_Job_
Repeat each record below exactly as it is written.

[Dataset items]
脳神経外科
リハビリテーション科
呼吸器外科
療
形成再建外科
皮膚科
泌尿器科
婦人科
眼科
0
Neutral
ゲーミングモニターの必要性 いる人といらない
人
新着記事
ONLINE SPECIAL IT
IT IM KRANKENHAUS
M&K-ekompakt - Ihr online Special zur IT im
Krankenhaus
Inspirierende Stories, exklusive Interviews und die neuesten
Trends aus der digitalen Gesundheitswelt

_Written answer_
脳神経外科
リハビリテーション科
呼吸器外科
療
形成再建外科
皮膚科
泌尿器科
婦人科
眼科
0
Neutral
ゲーミングモニターの必要性 いる人といらない
人
新着記事
ONLINE SPECIAL IT
IT IM KRANKENHAUS
M&K-ekompakt - Ihr online Special zur IT im
Krankenhaus
Inspirierende Stories, exklusive Interviews und die neuesten
Trends aus der digitalen Gesundheitswelt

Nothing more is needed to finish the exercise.